La scelta di affrontare un tema lacrimoso come quello del lutto con un taglio tanto originale è uno dei grandi meriti del Mastandrea sceneggiatore (che scrive a quattro mani con Enrico Audenino), così come lo è quello di proporre diversi punti di vista per tre diverse generazioni. Mentre assistiamo a Carolina che si ritrova quasi a dover consolare amici e conoscenti che vanno a porgerle le condoglianze, seguiamo infatti anche il bambino ‘giocare’ a preparare le interviste da rilasciare ai giornalisti che saranno presenti ai funerali, nonché l’anziano padre del defunto passare lunghe giornate insieme ai propri premurosi amici. Tre modi di vivere il dolore nessuno dei quali risponde allo stereotipo, eppure tutti verosimili e legittimi.

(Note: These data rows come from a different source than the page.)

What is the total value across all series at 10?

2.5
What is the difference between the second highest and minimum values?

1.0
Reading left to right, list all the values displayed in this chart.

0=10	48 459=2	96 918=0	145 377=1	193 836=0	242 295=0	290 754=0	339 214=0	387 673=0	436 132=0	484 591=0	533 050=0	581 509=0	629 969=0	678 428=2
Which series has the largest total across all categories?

RIDE: UNA DRAMEDY (QUASI) A CAMERA FISSA
Il tono della pellicola rispecchia bene l’idea del soggetto, e rimane per buona parte tanto leggero quanto malinconico: il mix ideale per una perfetta dramedy. Se molti degli interpreti in scena non deludono (tra essi anche il grande Renato Carpentieri), la confezione si attesta sempre su un buon livello. La mano registica di Mastandrea non è certo delle più dinamiche e se non fosse per il buon ritmo del montaggio, la scelta di affidarsi quasi perennemente a riprese statiche rappresenterebbe un problema in termini di godibilità. L’editor Mauro Bonanni però fa un lavoro più che egregio, e quindi rimane solo la questione di un linguaggio filmico piuttosto elementare, che non turberà certo i sonni dello spettatore generalista ma rappresenterà una monotona frustrazione per l’occhio più attento.

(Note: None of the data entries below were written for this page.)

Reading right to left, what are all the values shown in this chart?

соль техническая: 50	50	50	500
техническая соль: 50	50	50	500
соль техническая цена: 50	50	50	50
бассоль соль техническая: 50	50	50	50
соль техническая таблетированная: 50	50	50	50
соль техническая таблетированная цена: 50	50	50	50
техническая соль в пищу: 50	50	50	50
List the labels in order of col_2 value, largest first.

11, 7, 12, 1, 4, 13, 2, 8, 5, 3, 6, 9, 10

QUELLA NAÏVETÉ STUCCHEVOLE CHE ROVINA TUTTO
Ride, sin dalle prime battute, sembra convincere con il suo ben misurato connubio di dramma, impegno sociale e commedia, eppure vi è un punto di non ritorno in cui il film comincia a soffrire di problemi sempre più evidenti fino a un finale capace di vanificare le ottime premesse iniziali. Da quando Mastandrea introduce in modo irragionevole e forzatissimo una pistola nella storia (affidandola a un personaggio la cui interpretazione è a dir poco scadente), lo script sembra progressivamente andare a rotoli, e dopo qualche grosso buco di sceneggiatura si avvicina verso quello che dovrebbe essere il punto focale del pianto con una ridondanza di spiegoni e ripetizioni che fanno pensare che Bonanni avrebbe potuto lasciare almeno 10 minuti buoni sul ‘pavimento’ della editing room.

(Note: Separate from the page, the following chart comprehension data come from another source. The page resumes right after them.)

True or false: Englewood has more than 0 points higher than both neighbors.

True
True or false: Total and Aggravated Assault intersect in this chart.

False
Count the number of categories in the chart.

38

È però proprio nel momento di massima tensione narrativa che Mastandrea fa una scelta di grande carattere, evidentemente significativa di una volontà ‘poetica’, e che però fa collassare il tutto a livello di una naïveté disarmante, una ‘poesia’ di facile effetto e stucchevole, pari al livello di erudizione di un romanzo di Fabio Volo o Gramellini. Un momento perfetto per piacere a quella che una volta avremmo definito come la casalinga di Voghera ma capace di affossare un intero film, cui seguono una scelta più sbagliata dell’altra: da uno spiegone retorico affidato a un voice over, a un momento ‘onirico’ le cui battute hanno una raffinatezza intellettuale degna di un testo di Toto Cutugno, fino a un finale con tanto di sguardi in macchina che gela il sangue nelle vene per il suo cattivo gusto.
A Valerio Mastandrea va ovviamente riconosciuta l’indulgenza che si deve a chiunque abbia il coraggio di cimentarsi per la prima volta con la regia cinematografica, nonché un’ulteriore benevolenza come atto di gratitudine per le moltissime volte in cui con le sue performance ci ha emozionati o fatti divertire. Rimane il fatto che questo suo Ride finisce per rimanere una grande premessa con una pessima risoluzione. Sta allo spettatore scegliere se vedere il bicchiere mezzo pieno o mezzo vuoto; a noi resta in bocca il sapore sgradevole di quell’ultima mezz’ora.